Question

analyzing RNA-Seq transcriptomic data (GEO accession: GSE96058)

0

Entering edit mode

H. Z. Amini ▴ 10

@habibolla-24859

Last seen 2.7 years ago

Morgantown

Hello Everyone,

I'm going to digest and analyze the RNA-Seq transcriptomic data in the following link (GEO accession: GSE96058). I did many searches on the web, but I couldn't find an applicable strategy to analyze this data. So It would be very much appreciated if you could please help me out about how to start analyzing this type of data.

https://www.ncbi.nlm.nih.gov/geo/query/acc.cgi?acc=GSE96058

Thank you so much for your help in advance!

GEO RNASeqR Transcriptomics • 2.4k views

ADD COMMENT • link updated 3.2 years ago by James W. MacDonald 65k • written 3.2 years ago by H. Z. Amini ▴ 10

score 3 · Accepted Answer · 2021-02-23

3

Entering edit mode

Kevin Blighe ★ 3.9k

@kevin

Last seen 8 days ago

Republic of Ireland

Hi,

It is indicated that the data that is made available by the authors comprises log2 FPKM expression units:

Gene expression data in FPKM were generated using cufflinks 2.2.1 (default parameters except –GTF, --frag-bias-correct GRCh38.fa, --multi-read-correct, --library-type fr-firststrand, --total-hits-norm, --max-bundle-frags 10000000). The resulting data was was post-processed by collapsing on 30,865 unique gene symbols (sum of FPKM values of each matching transcript), adding to each expression measurement 0.1 FPKM, and performing a log2 transformation.

In this case, one is very much limited by what one can do. It is undesirable to start any differential expression analysis with just FPKM units or their log2-transformed equivalents. I may suggest following the limma-trend pipeline, though, taking advice from this post by my colleague, keeping in mind that a pseudocount of 0.1 has already been added by the authors of the data in question: A: Differential expression of RNA-seq data using limma and voom()

Kevin

ADD COMMENT • link 3.2 years ago Kevin Blighe ★ 3.9k

1

Entering edit mode

An (admittedly computationally and temporally expensive) alternative would be to get the raw data from SRA and then use something more modern than the Tuxedo Suite to get counts and then use edgeR or DESeq2 to analyze.

ADD REPLY • link 3.2 years ago James W. MacDonald 65k

0

Entering edit mode

Indeed, better to get the raw data.

ADD REPLY • link 3.2 years ago Kevin Blighe ★ 3.9k

0

Entering edit mode

Thank you so much for your reply. So as I'm new in this field, would you please provide me more detail about how you noticed that data is comprised of "log2 FPKM expression units"?

And following the link that I provided, would you please let me know which one is the raw data?

https://www.ncbi.nlm.nih.gov/geo/query/acc.cgi?acc=GSE96058

Thanks again for your time!

ADD REPLY • link 3.2 years ago H. Z. Amini ▴ 10

1

Entering edit mode

The samples are all listed there, and they all have links.

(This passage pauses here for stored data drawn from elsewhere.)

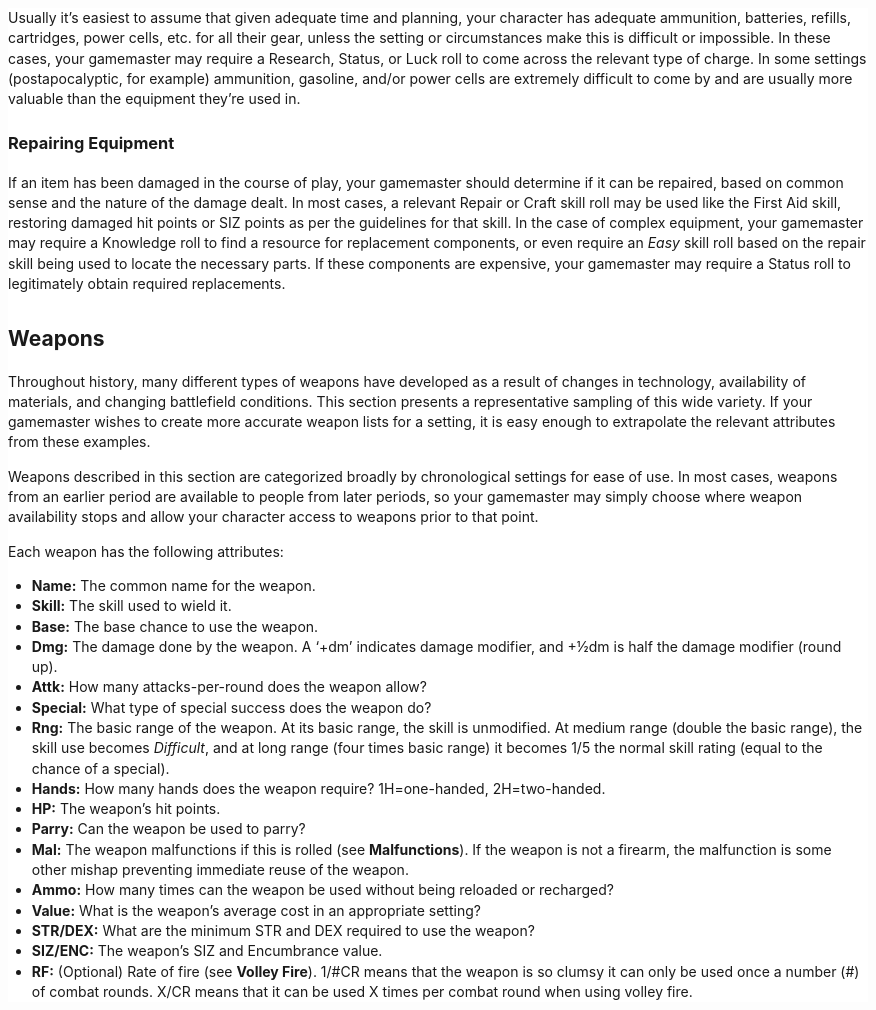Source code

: Usually it’s easiest to assume that given adequate time and planning, your character has adequate ammunition, batteries, refills, cartridges, power cells, etc. for all their gear, unless the setting or circumstances make this is difficult or impossible. In these cases, your gamemaster may require a Research, Status, or Luck roll to come across the relevant type of charge. In some settings (postapocalyptic, for example) ammunition, gasoline, and/or power cells are extremely difficult to come by and are usually more valuable than the equipment they’re used in.

### Repairing Equipment

If an item has been damaged in the course of play, your gamemaster should determine if it can be repaired, based on common sense and the nature of the damage dealt. In most cases, a relevant Repair or Craft skill roll may be used like the First Aid skill, restoring damaged hit points or SIZ points as per the guidelines for that skill. In the case of complex equipment, your gamemaster may require a Knowledge roll to find a resource for replacement components, or even require an _Easy_ skill roll based on the repair skill being used to locate the necessary parts. If these components are expensive, your gamemaster may require a Status roll to legitimately obtain required replacements.

## Weapons

Throughout history, many different types of weapons have developed as a result of changes in technology, availability of materials, and changing battlefield conditions. This section presents a representative sampling of this wide variety. If your gamemaster wishes to create more accurate weapon lists for a setting, it is easy enough to extrapolate the relevant attributes from these examples.

Weapons described in this section are categorized broadly by chronological settings for ease of use. In most cases, weapons from an earlier period are available to people from later periods, so your gamemaster may simply choose where weapon availability stops and allow your character access to weapons prior to that point.

Each weapon has the following attributes:

- **Name:** The common name for the weapon.
- **Skill:** The skill used to wield it.
- **Base:** The base chance to use the weapon.
- **Dmg:** The damage done by the weapon. A ‘+dm’ indicates damage modifier, and +½dm is half the damage modifier (round up).
- **Attk:** How many attacks-per-round does the weapon allow?
- **Special:** What type of special success does the weapon do?
- **Rng:** The basic range of the weapon. At its basic range, the skill is unmodified. At medium range (double the basic range), the skill use becomes _Difficult_, and at long range (four times basic range) it becomes 1/5 the normal skill rating (equal to the chance of a special).
- **Hands:** How many hands does the weapon require? 1H=one-handed, 2H=two-handed.
- **HP:** The weapon’s hit points.
- **Parry:** Can the weapon be used to parry?
- **Mal:** The weapon malfunctions if this is rolled (see **Malfunctions**). If the weapon is not a firearm, the malfunction is some other mishap preventing immediate reuse of the weapon.
- **Ammo:** How many times can the weapon be used without being reloaded or recharged?
- **Value:** What is the weapon’s average cost in an appropriate setting?
- **STR/DEX:** What are the minimum STR and DEX required to use the weapon?
- **SIZ/ENC:** The weapon’s SIZ and Encumbrance value.
- **RF:** (Optional) Rate of fire (see **Volley Fire**). 1/#CR means that the weapon is so clumsy it can only be used once a number (#) of combat rounds. X/CR means that it can be used X times per combat round when using volley fire.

If you click on one you get this page. And under Data Processing there is a description of what they did. And at the very bottom of that page is a link called Biosample, which if you click the link will bring you here. And if you click the link that says something about all samples it goes here.

And since there are like 3000 samples, you can't see them all at once. And how you would get those data is not a simple thing to explain, and certainly beyond the scope of this site, being that it's intended for Bioconductor package help. You would probably want to install NCBI's toolset and do some scripting to get all the sample IDs and then download.

ADD REPLY • link 3.2 years ago James W. MacDonald 65k